Typically (i.e. for other datasets) it will be necessary divide the transects into segments, and allocate observations to the correct segments using a GIS or other similar package¹, before starting an analysis using dsm.

Shapefiles and converting units

Often data in a spatial analysis comes from many different sources. It is important to ensure that the measurements to be used in the analysis are in compatible units, otherwise the resulting estimates will be incorrect or hard to interpret. Having all of our measurements in SI units from the outset removes the need for conversion later, making life much easier.

The data are already in the appropriate units (Northings and Eastings: kilometres from a centroid, projected using the North American Lambert Conformal Conic projection).

There is extensive literature about when particular projections of latitude and longitude are appropriate and we highly recommend the reader review this for their particular study area; (Bivand, Pebesma, & Gómez-Rubio, 2008) is a good starting point. The other data frames have already had their measurements appropriately converted. By convention the directions are named x and y.

Using latitude and longitude when performing spatial smoothing can be problematic when certain smoother bases are used. In particular when bivariate isotropic bases are used the non-isotropic nature of latitude and longitude is inconsistent (moving one degree in one direction is not the same as moving one degree in the other).

We give an example of projecting the polygon that defines the survey area (which as simply been read into R using readShapeSpatial from a shapefile produced by GIS).

library(sf)
library(plyr)

# tell R that the survey.area object is currently in lat/long
sp::proj4string(survey.area) <- sp::CRS("+proj=longlat +datum=WGS84")

predsf <- st_as_sf(pred.polys)

area.sf <- st_as_sf(survey.area)
st_crs(area.sf) <- "WGS84"
area.sf.proj <- st_transform(area.sf, crs = st_crs(predsf))

# Convert preddata to a spatial object
preddata_sf <- st_as_sf(preddata, coords=c("x", "y"))
st_crs(preddata_sf) <- st_crs(area.sf.proj)
# Perform the intersection
preddata_sf <- st_intersection(preddata_sf, area.sf.proj)

## Warning: attribute variables are assumed to be spatially constant throughout
## all geometries

coords_preddata <- data.frame(st_coordinates(preddata_sf))

preddata_sf$x <- coords_preddata$X
preddata_sf$y <- coords_preddata$Y

Next bit of code works with the study.area outline, massaging it for use with soap film smoother.

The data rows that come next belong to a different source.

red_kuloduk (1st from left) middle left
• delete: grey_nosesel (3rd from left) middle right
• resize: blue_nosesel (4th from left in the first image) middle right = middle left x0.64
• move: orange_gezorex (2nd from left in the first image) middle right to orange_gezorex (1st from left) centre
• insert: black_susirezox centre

If you will not be using soap film smoothers, the code is extraneous.

# proj 4 string
# using http://spatialreference.org/ref/esri/north-america-lambert-conformal-conic/
lcc_proj4 <- sp::CRS("+proj=lcc +lat_1=20 +lat_2=60 +lat_0=40 +lon_0=-96 +x_0=0 +y_0=0 +ellps=GRS80 +datum=NAD83 +units=m +no_defs ")

# project using LCC
survey.area <- sp::spTransform(survey.area, CRSobj=lcc_proj4)

# simplify the object
survey.area <- data.frame(survey.area@polygons[[1]]@Polygons[[1]]@coords)
names(survey.area) <- c("x", "y")

The below code generates this plot, which shows the survey area with the transect lines overlaid (using data from segdata).

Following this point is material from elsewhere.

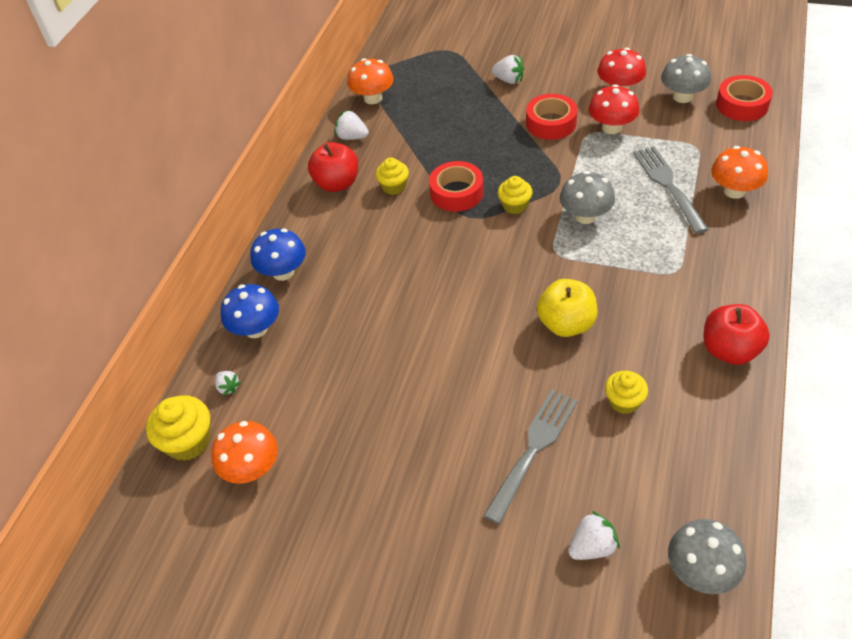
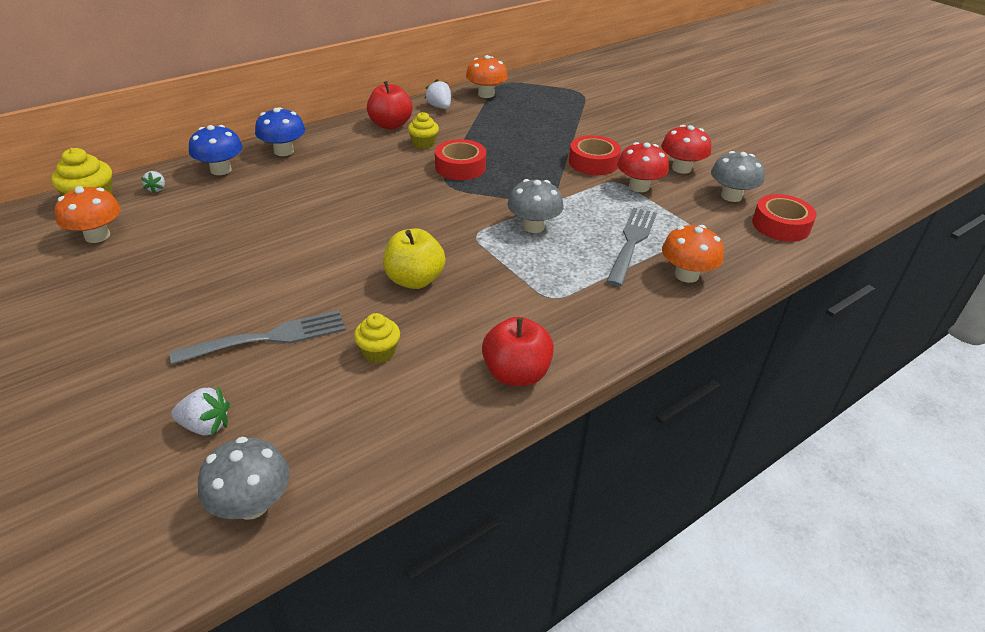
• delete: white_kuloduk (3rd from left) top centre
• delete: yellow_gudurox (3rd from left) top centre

segdata_sf <- st_as_sf(segdata, coords = c("x","y"))
st_crs(segdata_sf) <- st_crs(area.sf.proj)
# study area outline and segment centres
plot_segments <- ggplot() +
  geom_sf(data = area.sf.proj, fill="lightblue", color = "blue", linewidth=.1) +
  geom_sf(data=segdata_sf, fill=NA, color="black", linewidth=.3) +
  labs(title="1996 SE Fisheries Science Center Gulf of Mexico cruise",
       subtitle = "Points are segment centres") +
  scale_fill_viridis_c(option = "magma", guide = "none")
plot_segments

Also note that since we have projected our prediction grid, the “squares” do not look quite like squares. So for plotting we will use the polygons that we have saved, these polygons (stored in pred.polys) are read from a shapefile created in GIS, the object itself is of class SpatialPolygons from the sp package. It needs project for proper plotting using functions in the sf package. predsf <- st_as_sf(pred.polys)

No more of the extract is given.